Lightweight Mechanical Metamaterials with Tunable Negative Thermal Expansion

Ice floating on water is a great manifestation of negative thermal expansion (NTE) in nature. The limited examples of natural materials possessing NTE have stimulated research on engineered structures. Previous studies on NTE structures were mostly focused on theoretical design with limited experimental demonstration in two-dimensional planar geometries. In this work, aided with multimaterial projection microstereolithography, we experimentally fabricate lightweight multimaterial lattices that exhibit significant negative thermal expansion in three directions and over a temperature range of 170 degrees.
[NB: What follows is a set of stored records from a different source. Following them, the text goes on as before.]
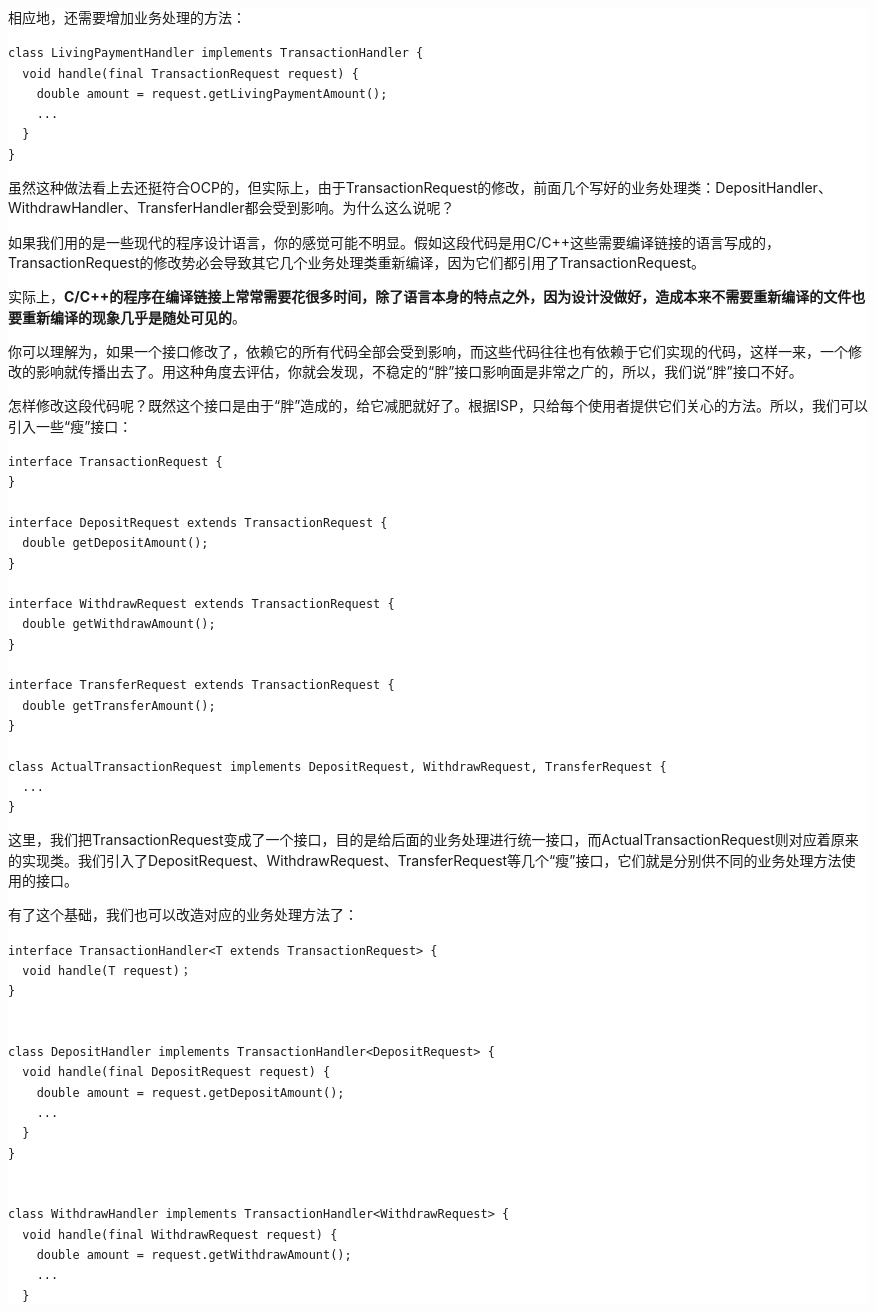 相应地，还需要增加业务处理的方法：

```
class LivingPaymentHandler implements TransactionHandler {
  void handle(final TransactionRequest request) {
    double amount = request.getLivingPaymentAmount();
    ...
  }
} 
```

虽然这种做法看上去还挺符合OCP的，但实际上，由于TransactionRequest的修改，前面几个写好的业务处理类：DepositHandler、WithdrawHandler、TransferHandler都会受到影响。为什么这么说呢？

如果我们用的是一些现代的程序设计语言，你的感觉可能不明显。假如这段代码是用C/C++这些需要编译链接的语言写成的，TransactionRequest的修改势必会导致其它几个业务处理类重新编译，因为它们都引用了TransactionRequest。

实际上，**C/C++的程序在编译链接上常常需要花很多时间，除了语言本身的特点之外，因为设计没做好，造成本来不需要重新编译的文件也要重新编译的现象几乎是随处可见的**。

你可以理解为，如果一个接口修改了，依赖它的所有代码全部会受到影响，而这些代码往往也有依赖于它们实现的代码，这样一来，一个修改的影响就传播出去了。用这种角度去评估，你就会发现，不稳定的“胖”接口影响面是非常之广的，所以，我们说“胖”接口不好。

怎样修改这段代码呢？既然这个接口是由于“胖”造成的，给它减肥就好了。根据ISP，只给每个使用者提供它们关心的方法。所以，我们可以引入一些“瘦”接口：

```
interface TransactionRequest {
}

interface DepositRequest extends TransactionRequest {
  double getDepositAmount();
}

interface WithdrawRequest extends TransactionRequest {
  double getWithdrawAmount();
}

interface TransferRequest extends TransactionRequest {
  double getTransferAmount();
}

class ActualTransactionRequest implements DepositRequest, WithdrawRequest, TransferRequest {
  ...
}
```

这里，我们把TransactionRequest变成了一个接口，目的是给后面的业务处理进行统一接口，而ActualTransactionRequest则对应着原来的实现类。我们引入了DepositRequest、WithdrawRequest、TransferRequest等几个“瘦”接口，它们就是分别供不同的业务处理方法使用的接口。

有了这个基础，我们也可以改造对应的业务处理方法了：

```
interface TransactionHandler<T extends TransactionRequest> {
  void handle(T request)；
}


class DepositHandler implements TransactionHandler<DepositRequest> {
  void handle(final DepositRequest request) {
    double amount = request.getDepositAmount();
    ...
  }
}


class WithdrawHandler implements TransactionHandler<WithdrawRequest> {
  void handle(final WithdrawRequest request) {
    double amount = request.getWithdrawAmount();
    ...
  }
```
Such NTE is induced by the structural interaction of material components with distinct thermal expansion coefficients. The NTE can be tuned over a large range by varying the thermal expansion coefficient difference between constituent beams and geometrical arrangements. Our experimental results match qualitatively with a simple scaling law and quantitatively with computational models.

Figure 1

(a) Schematic of the multimaterial projection microstereolithography system. [(b) and (e)] Computer-aided designs and fabricated samples in [(c) and (f)] three-dimensional and [(d) and (g)] two-dimensional views of the fabricated unit cell and 2 by 2 lattice, respectively.

Figure 2

(a) Experimental and (d) finite element simulation sequences of a unit cell with increasing temperature. The red arrows indicate the inward bending of the reinforced PEGDA beams. [(c)–(d)] Experimentally observed and computationally calculated effective expansion ratios varied with increasing temperatures, (c) with varied volume concentrations of reinforced copper nanoparticles and (d) with varied lengths of beam $BC$ [indicated in the inset of (d)]. The shadow areas in (c) and (d) show the snap-through temperature range. The FEA-simulated negative-thermal-expansion coefficients are $-1.57\times {10}^{-5}$, $2.91\times {10}^{-5}$, and $-4.06\times {10}^{-5}{\mathrm{K}}^{-1}$ in (c), and $-1.71\times {10}^{-5}$, $2.91\times {10}^{-5}$, and $-3.93\times {10}^{-5}{\mathrm{K}}^{-1}$ in (d), respectively.

Figure 3

(a) A unit cell model to illustrate the key nodes. (b) Two bifurcation deformation paths of the simplest model with key nodes illustrated in (a). In path 1, node $B$ moves inward with increasing temperature. In path 2, node $B$ first moves outward, then snaps through inward, and smoothly moves inward with increasing temperature. (c) The thermal-induced strain in reinforced PEGDA beams with various copper reinforcement fractions in functions of temperature increase.

Figure 4

(a) A CAD model of a composite lattice by layering a number of unit cells. The inset of (a) shows the deformation mechanism between unit cells within the composite lattice. (b) Experimentally observed and computationally calculated effective expansion ratios and (c) experimental sequences of a 2 by 2 composite lattice under raising temperature. The arrows indicate the deformation.